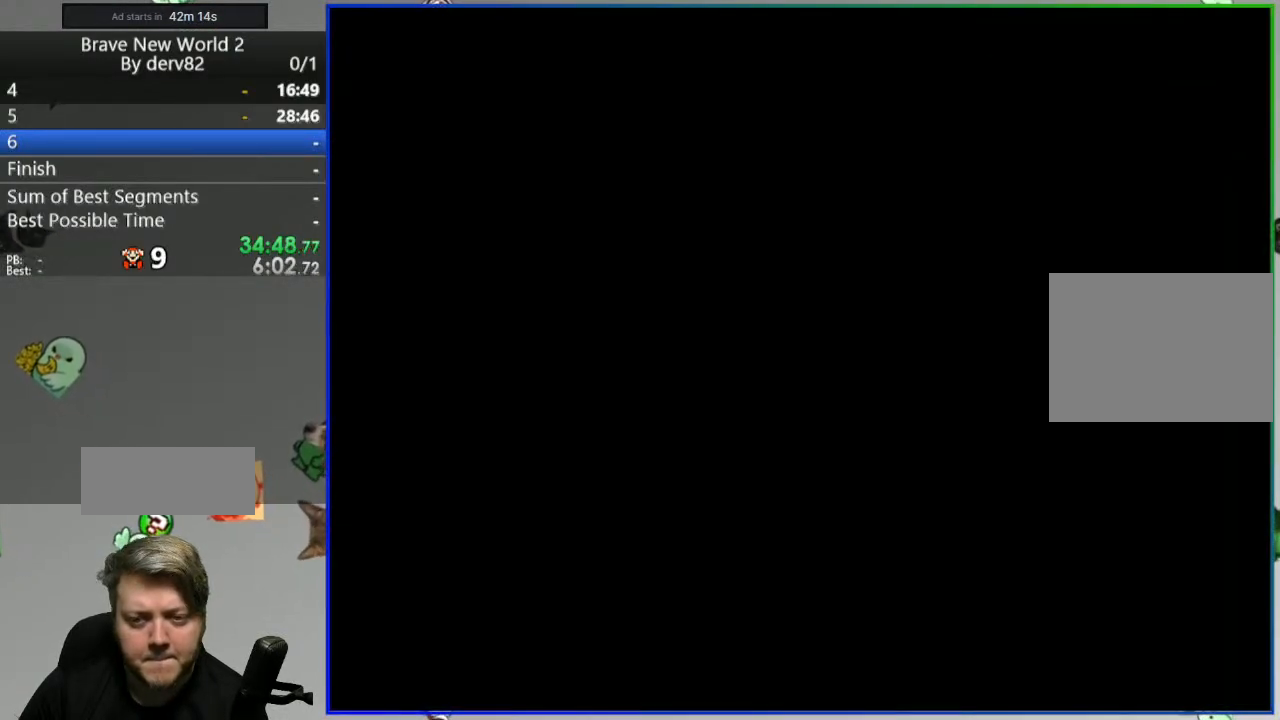
{"buttons": ["DPAD_LEFT"]}
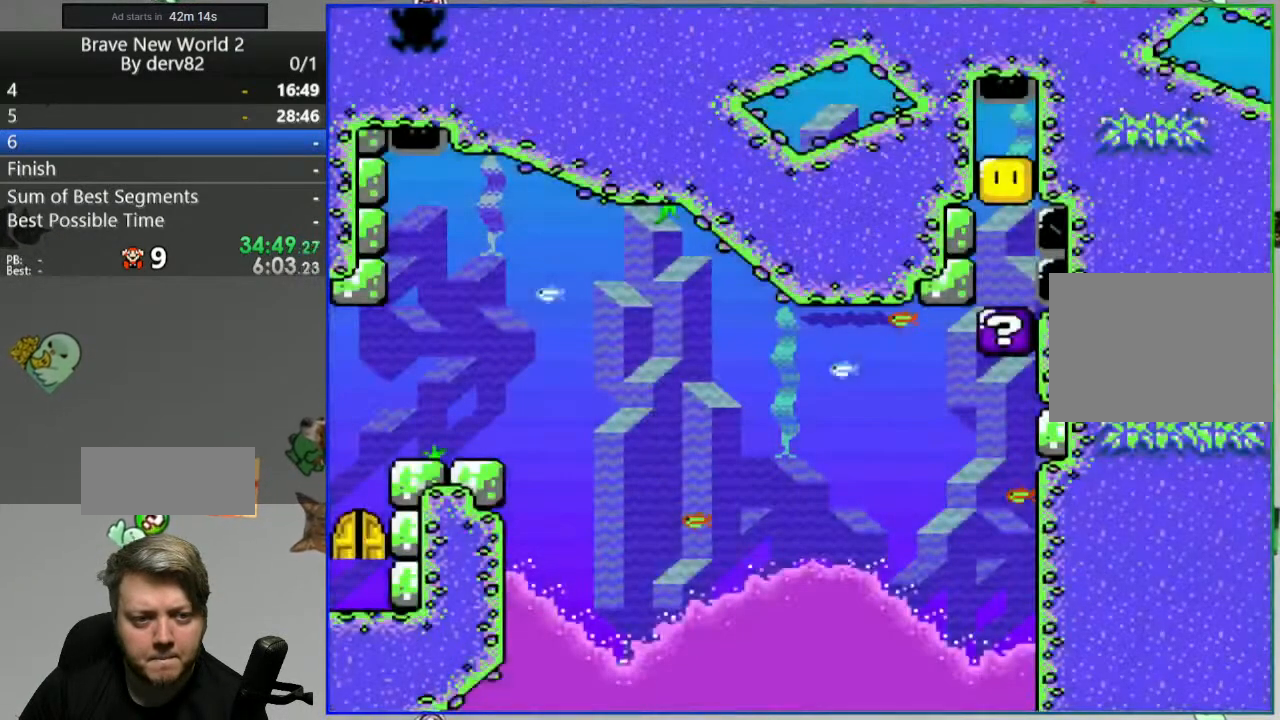
{"buttons": ["DPAD_LEFT"], "events": [[67, "B", "down"], [183, "B", "up"]]}
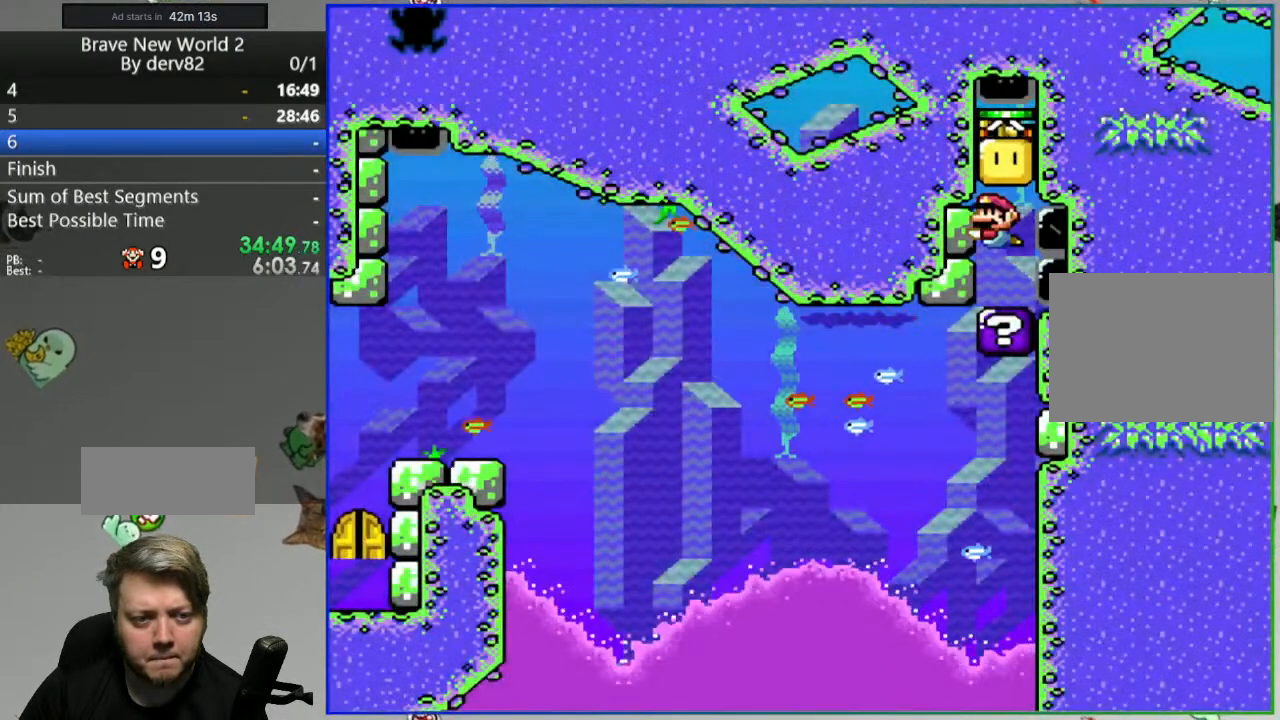
{"buttons": ["DPAD_LEFT"], "events": []}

★ ★ ★ ★

Every line above with the word "events" belongs in the answer, copied as written.

{"buttons": ["DPAD_LEFT"], "events": [[67, "B", "down"], [183, "B", "up"]]}
{"buttons": ["DPAD_LEFT"], "events": []}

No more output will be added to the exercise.